Exercise requirements:
Copy every entry exactly as it reads and exclude whatever pictures appear.

======

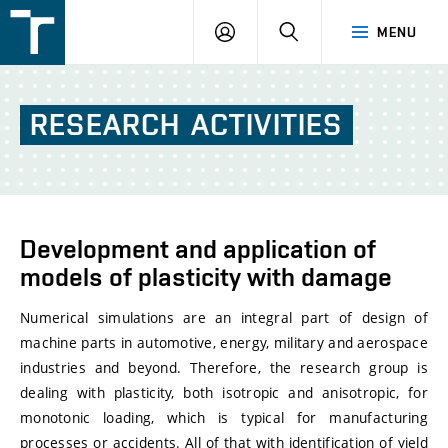
FSI
LOGIN
SEARCH
MENU
VUT
v
Brně
RESEARCH
ACTIVITIES
Development and application of
models of plasticity with damage
Numerical simulations are an integral part of design of
machine parts in automotive, energy, military and aerospace
industries and beyond. Therefore, the research group is
dealing with plasticity, both isotropic and anisotropic, for
monotonic loading, which is typical for manufacturing
processes or accidents. All of that with identification of yield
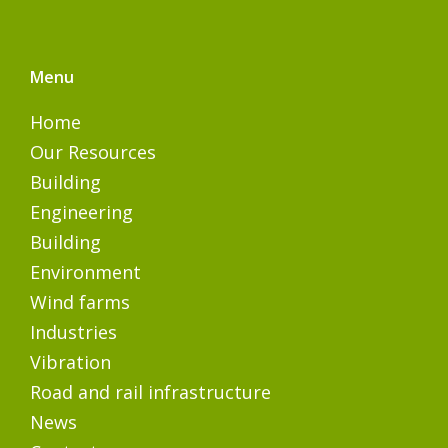
Menu
Home
Our Resources
Building
Engineering
Building
Environment
Wind farms
Industries
Vibration
Road and rail infrastructure
News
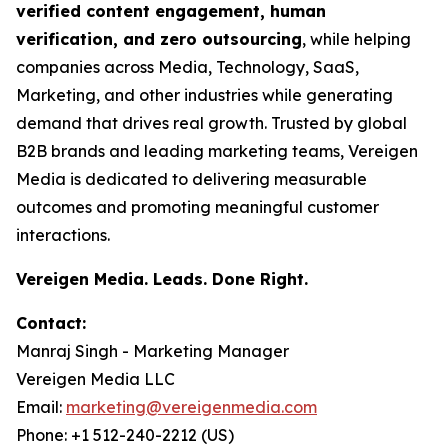
verified content engagement, human
verification, and zero outsourcing
, while helping
companies across Media, Technology, SaaS,
Marketing, and other industries while generating
demand that drives real growth. Trusted by global
B2B brands and leading marketing teams, Vereigen
Media is dedicated to delivering measurable
outcomes and promoting meaningful customer
interactions.
Vereigen Media. Leads. Done Right.
Contact:
Manraj Singh - Marketing Manager
Vereigen Media LLC
Email:
marketing@vereigenmedia.com
Phone: +1 512-240-2212 (US)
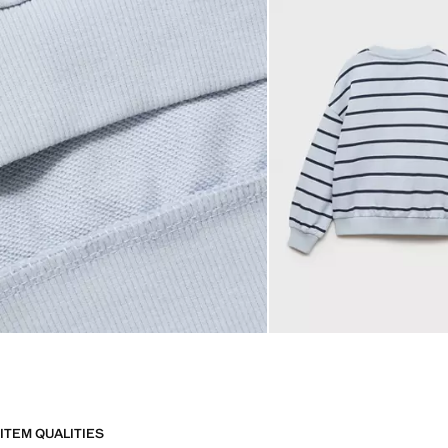
ITEM QUALITIES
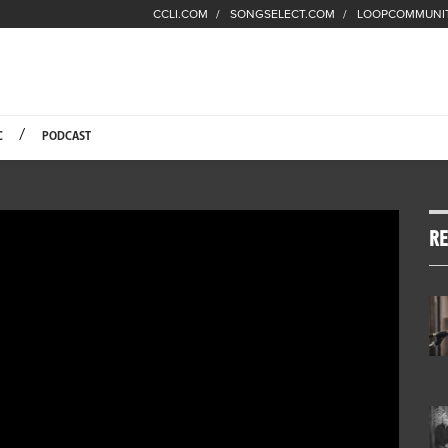
CCLI.COM
SONGSELECT.COM
LOOPCOMMUNI
Fuel Hompage
C
PODCAST
RE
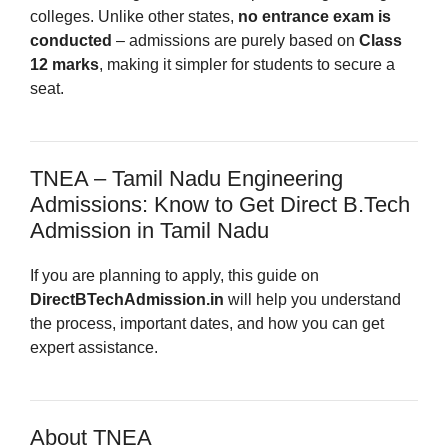
colleges. Unlike other states,
no entrance exam is
conducted
– admissions are purely based on
Class
12 marks
, making it simpler for students to secure a
seat.
TNEA – Tamil Nadu Engineering
Admissions: Know to Get Direct B.Tech
Admission in Tamil Nadu
If you are planning to apply, this guide on
DirectBTechAdmission.in
will help you understand
the process, important dates, and how you can get
expert assistance.
About TNEA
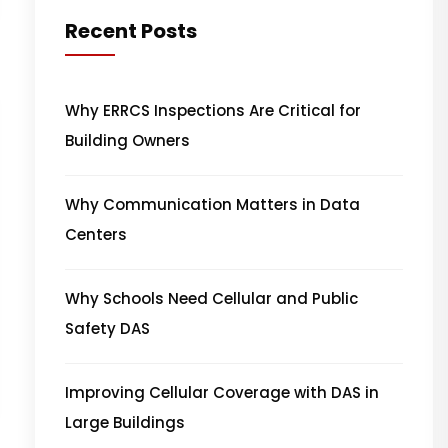
Recent Posts
Why ERRCS Inspections Are Critical for
Building Owners
Why Communication Matters in Data
Centers
Why Schools Need Cellular and Public
Safety DAS
Improving Cellular Coverage with DAS in
Large Buildings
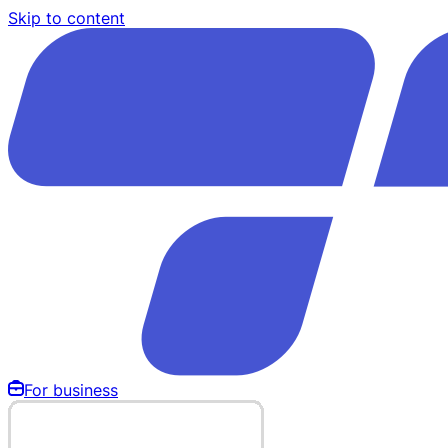
Skip to content
For business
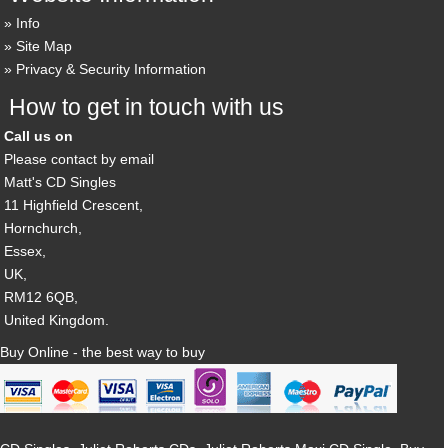
Info
Site Map
Privacy & Security Information
How to get in touch with us
Call us on
Please contact by email
Matt's CD Singles
11 Highfield Crescent,
Hornchurch,
Essex,
UK,
RM12 6QB,
United Kingdom.
Buy Online - the best way to buy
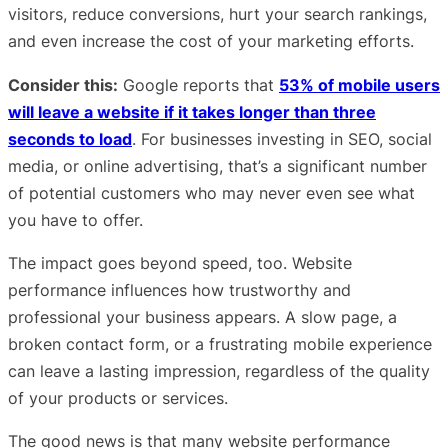
visitors, reduce conversions, hurt your search rankings,
and even increase the cost of your marketing efforts.
Consider this:
Google reports that
53% of mobile users
will leave a website if it takes longer than three
seconds to load
. For businesses investing in SEO, social
media, or online advertising, that’s a significant number
of potential customers who may never even see what
you have to offer.
The impact goes beyond speed, too. Website
performance influences how trustworthy and
professional your business appears. A slow page, a
broken contact form, or a frustrating mobile experience
can leave a lasting impression, regardless of the quality
of your products or services.
The good news is that many website performance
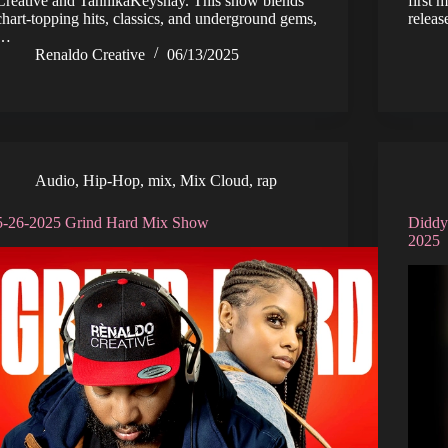
Creative and TahnikaKeyshay. This show blends
first 
chart-topping hits, classics, and underground gems,
relea
…
Renaldo Creative
06/13/2025
Audio
,
Hip-Hop
,
mix
,
Mix Cloud
,
rap
5-26-2025 Grind Hard Mix Show
Diddy
2025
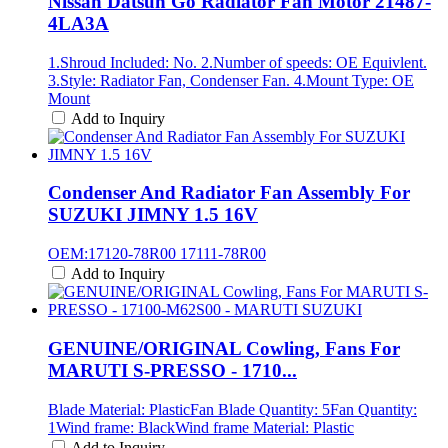
Nissan Datsun Go Radiator Fan Motor 21487-
4LA3A
1.Shroud Included: No. 2.Number of speeds: OE Equivlent.
3.Style: Radiator Fan, Condenser Fan. 4.Mount Type: OE
Mount
Add to Inquiry
Condenser And Radiator Fan Assembly For
SUZUKI JIMNY 1.5 16V
OEM:17120-78R00 17111-78R00
Add to Inquiry
GENUINE/ORIGINAL Cowling, Fans For
MARUTI S-PRESSO - 1710...
Blade Material: PlasticFan Blade Quantity: 5Fan Quantity:
1Wind frame: BlackWind frame Material: Plastic
Add to Inquiry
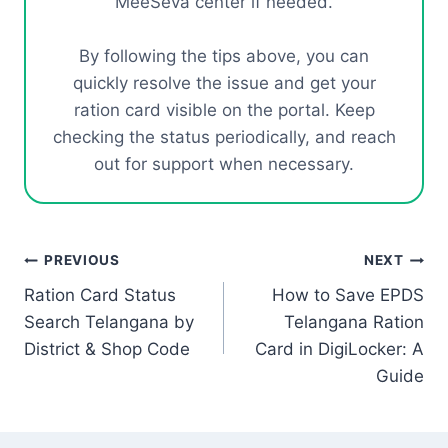
MeeSeva center if needed.
By following the tips above, you can
quickly resolve the issue and get your
ration card visible on the portal. Keep
checking the status periodically, and reach
out for support when necessary.
Post
PREVIOUS
NEXT
Ration Card Status
How to Save EPDS
navigation
Search Telangana by
Telangana Ration
District & Shop Code
Card in DigiLocker: A
Guide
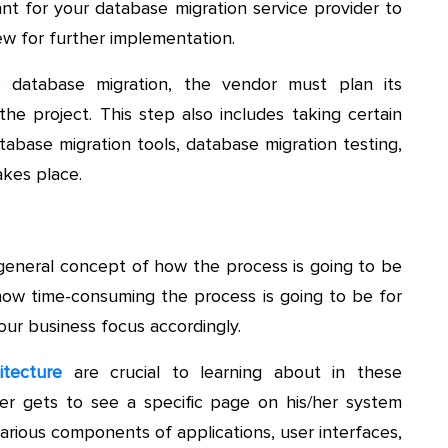
tant for your database migration service provider to
w for further implementation.
 database migration, the vendor must plan its
the project. This step also includes taking certain
atabase migration tools, database migration testing,
akes place.
 general concept of how the process is going to be
f how time-consuming the process is going to be for
our business focus accordingly.
itecture
are crucial to learning about in these
er gets to see a specific page on his/her system
arious components of applications, user interfaces,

======

Response box:
FSI
LOGIN
SEARCH
MENU
VUT
v
Brně
RESEARCH
ACTIVITIES
Development and application of
models of plasticity with damage
Numerical simulations are an integral part of design of
machine parts in automotive, energy, military and aerospace
industries and beyond. Therefore, the research group is
dealing with plasticity, both isotropic and anisotropic, for
monotonic loading, which is typical for manufacturing
processes or accidents. All of that with identification of yield
Menu
Home
Our Resources
Building
Engineering
Building
Environment
Wind farms
Industries
Vibration
Road and rail infrastructure
News
verified content engagement, human
verification, and zero outsourcing
, while helping
companies across Media, Technology, SaaS,
Marketing, and other industries while generating
demand that drives real growth. Trusted by global
B2B brands and leading marketing teams, Vereigen
Media is dedicated to delivering measurable
outcomes and promoting meaningful customer
interactions.
Vereigen Media. Leads. Done Right.
Contact:
Manraj Singh - Marketing Manager
Vereigen Media LLC
Email:
marketing@vereigenmedia.com
Phone: +1 512-240-2212 (US)
ITEM QUALITIES
CCLI.COM
SONGSELECT.COM
LOOPCOMMUNI
Fuel Hompage
C
PODCAST
RE
colleges. Unlike other states,
no entrance exam is
conducted
– admissions are purely based on
Class
12 marks
, making it simpler for students to secure a
seat.
TNEA – Tamil Nadu Engineering
Admissions: Know to Get Direct B.Tech
Admission in Tamil Nadu
If you are planning to apply, this guide on
DirectBTechAdmission.in
will help you understand
the process, important dates, and how you can get
expert assistance.
About TNEA
Recent Posts
Why ERRCS Inspections Are Critical for
Building Owners
Why Communication Matters in Data
Centers
Why Schools Need Cellular and Public
Safety DAS
Improving Cellular Coverage with DAS in
Large Buildings
Skip to content
For business
Info
Site Map
Privacy & Security Information
How to get in touch with us
Call us on
Please contact by email
Matt's CD Singles
11 Highfield Crescent,
Hornchurch,
Essex,
UK,
RM12 6QB,
United Kingdom.
Buy Online - the best way to buy
visitors, reduce conversions, hurt your search rankings,
and even increase the cost of your marketing efforts.
Consider this:
Google reports that
53% of mobile users
will leave a website if it takes longer than three
seconds to load
. For businesses investing in SEO, social
media, or online advertising, that’s a significant number
of potential customers who may never even see what
you have to offer.
The impact goes beyond speed, too. Website
performance influences how trustworthy and
professional your business appears. A slow page, a
broken contact form, or a frustrating mobile experience
can leave a lasting impression, regardless of the quality
of your products or services.
The good news is that many website performance
Creative and TahnikaKeyshay. This show blends
first 
chart-topping hits, classics, and underground gems,
relea
…
Renaldo Creative
06/13/2025
Audio
,
Hip-Hop
,
mix
,
Mix Cloud
,
rap
5-26-2025 Grind Hard Mix Show
Diddy
2025
Nissan Datsun Go Radiator Fan Motor 21487-
4LA3A
1.Shroud Included: No. 2.Number of speeds: OE Equivlent.
3.Style: Radiator Fan, Condenser Fan. 4.Mount Type: OE
Mount
Add to Inquiry
Condenser And Radiator Fan Assembly For
SUZUKI JIMNY 1.5 16V
OEM:17120-78R00 17111-78R00
Add to Inquiry
GENUINE/ORIGINAL Cowling, Fans For
MARUTI S-PRESSO - 1710...
Blade Material: PlasticFan Blade Quantity: 5Fan Quantity:
1Wind frame: BlackWind frame Material: Plastic
Add to Inquiry
MeeSeva center if needed.
By following the tips above, you can
quickly resolve the issue and get your
ration card visible on the portal. Keep
checking the status periodically, and reach
out for support when necessary.
Post
PREVIOUS
NEXT
Ration Card Status
How to Save EPDS
navigation
Search Telangana by
Telangana Ration
District & Shop Code
Card in DigiLocker: A
Guide
tant for your database migration service provider to
w for further implementation.
 database migration, the vendor must plan its
the project. This step also includes taking certain
atabase migration tools, database migration testing,
akes place.
 general concept of how the process is going to be
f how time-consuming the process is going to be for
our business focus accordingly.
itecture
are crucial to learning about in these
er gets to see a specific page on his/her system
arious components of applications, user interfaces,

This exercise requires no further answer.